Si torna a parlare di nazionalizzazione, questa volta a proposito dell’ex Ilva di Taranto. Il ritiro di ArcelorMittal dall’industria dell’acciaio più grande d’Italia pone l’enorme problema per il governo di trovare un compromesso tra le richieste del colosso indiano, i bisogni degli oltre diecimila lavoratori che rischiano di perdere il posto e le necessità ambientali. La soluzione ipotizzata dal premier Giuseppe Conte in queste giornate delicate e scandite da vertici a Palazzo Chigi, incontri con i sindacati e colloqui al Colle, ricorda in parte quanto già accaduto con Alitalia e sono in molti a temere che la nazionalizzazione comporterà, per i contribuenti, gli stessi elevatissimi costi.

Ilva, i costi della nazionalizzazione

Comprare lo stabilimento (che fino a prima del ritiro era solo in affitto ad ArcelorMittal, in attesa dell’effettiva acquisizione) costerebbe allo Stato italiano quattro miliardi e duecento milioni di euro, secondo stime riportate da La Stampa. Tanto è il denaro necessario non solo alla compravendita ma anche all’adeguamento degli impianti alle normative vigenti in materia ambientale. Era il 9 luglio 1960 quando una cifra assai simile (quattrocento miliardi di vecchie lire) è stata spesa per costruire l’impianto, nel pieno del boom economico. Ma non finisce qui.
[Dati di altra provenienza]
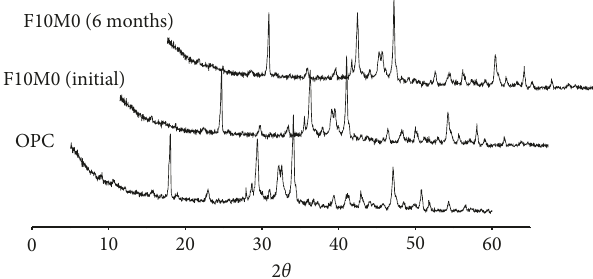
Figure 2: XRD graph for the semi premix paste after 3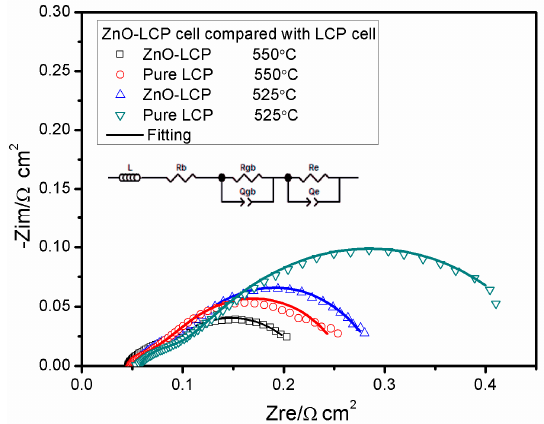
Figure 7. Impedance spectra for ZnO-LCP fuel cell and LCP fuel cell measured in H 2 /air at two different temperatures and the corresponding fitting lines. The inset is equivalent circuit adopted for fitting the EIS data.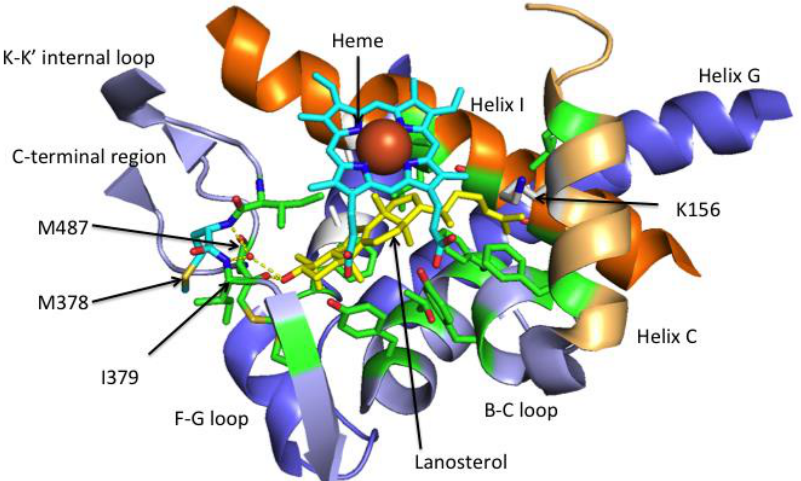
Figure 4. Lanosterol in the ligand-binding pocket (LBP) of CYP51. Relevant portions of the human HsCYP51 crystal structure (Protein Data Bank (PDB) 6UEZ) are shown. Residues within 4 Å of lanosterol (yellow) are shown with carbon atoms in green. These 16 residues are found in helix I, helix B, helix C, the B-C loop, the K-K’ internal loop and the C-terminal region. Proton channel S mutations, D231A in helix F and H314A in nearby helix I, are shown in white. Upon lanosterol binding helix C has changed conformation slightly, the K156 side chain loses its ionic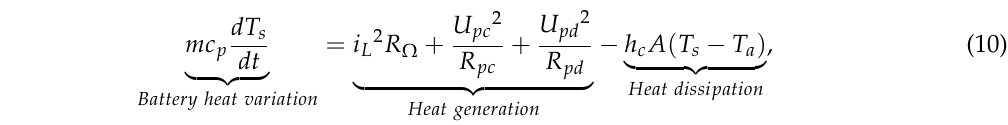
Figure 5. Second-order equivalent circuit model.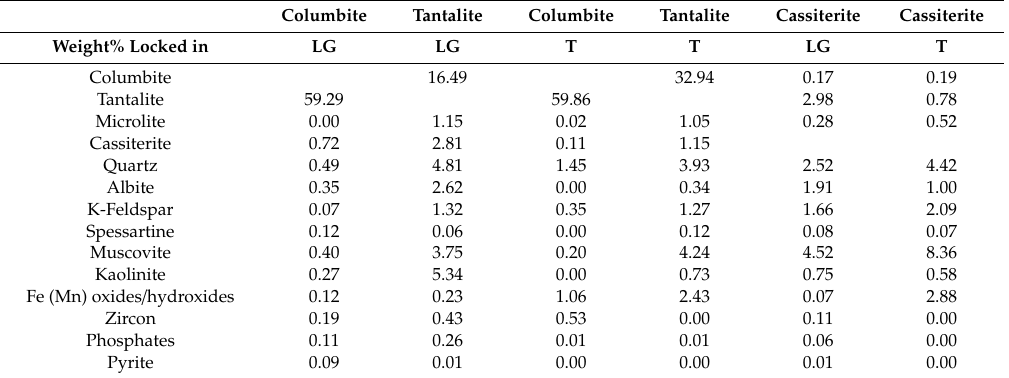
Table 4. Mineral associations (normalized wt%) of columbite, tantalite, and cassiterite in binary particles from Penouta outcropping leucogranite (LG) and tailings (T), as determined by mineral liberation analysis. Columbite Tantalite Columbite Tantalite Cassiterite Cassiterite Weight% Locked in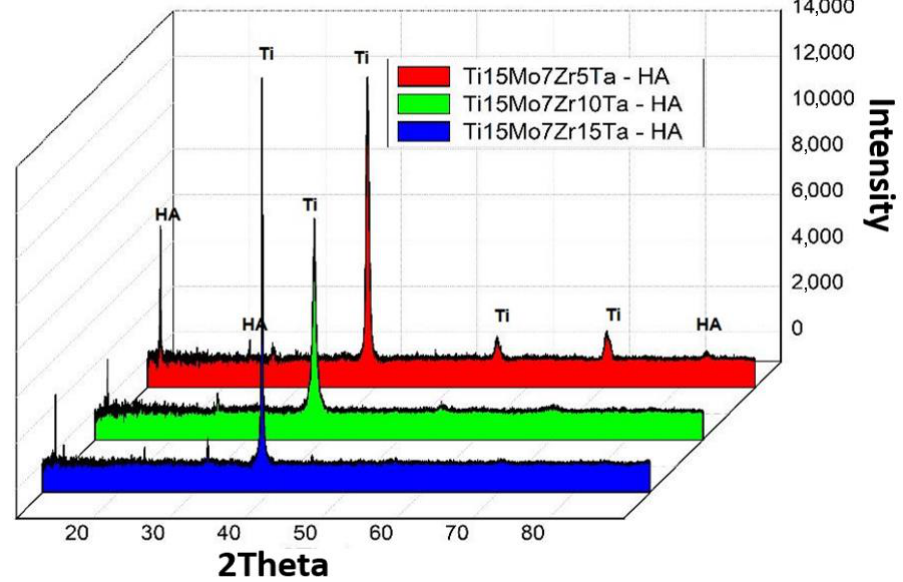
Figure 5. X-ray diffraction (XRD) graph of the coated alloys.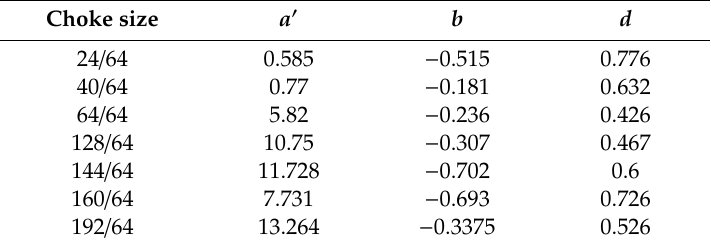
Table 5. Empirical constant and exponents for each individual choke size.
Se anche il salvataggio dell’Ilva andasse a buon fine, infatti, dopo la nazionalizzazione lo Stato dovrebbe assicurarsi che la produzione dell’impianto sia in grado – per quantità e qualità – di competere con la Cina e di superare l’ostacolo dei dazi imposti da Donald Trump.

L’ipotesi chiusura

Ma neppure la chiusura dello stabilimento di Taranto è senza conseguenze, che sono state analizzate dall’istituto Svimez. È di -3,5 miliardi l’impatto previsto sull’economia italiana, pari allo 0,2% del Pil. Di questi, 2,6 miliardi ricadrebbero sulla sola regione Puglia. Ma è l’intero Paese che rischia di perdere 2,2, miliardi in esportazioni all’estero, oltre a un -1,4 miliardi di consumi per le famiglie e alla ricaduta su 15 mila lavoratori. Senza contare che, in caso di stop della produzione, verrebbero meno tutte quelle operazioni di bonifica previsti dal contratto stipulato con ArcelorMittal.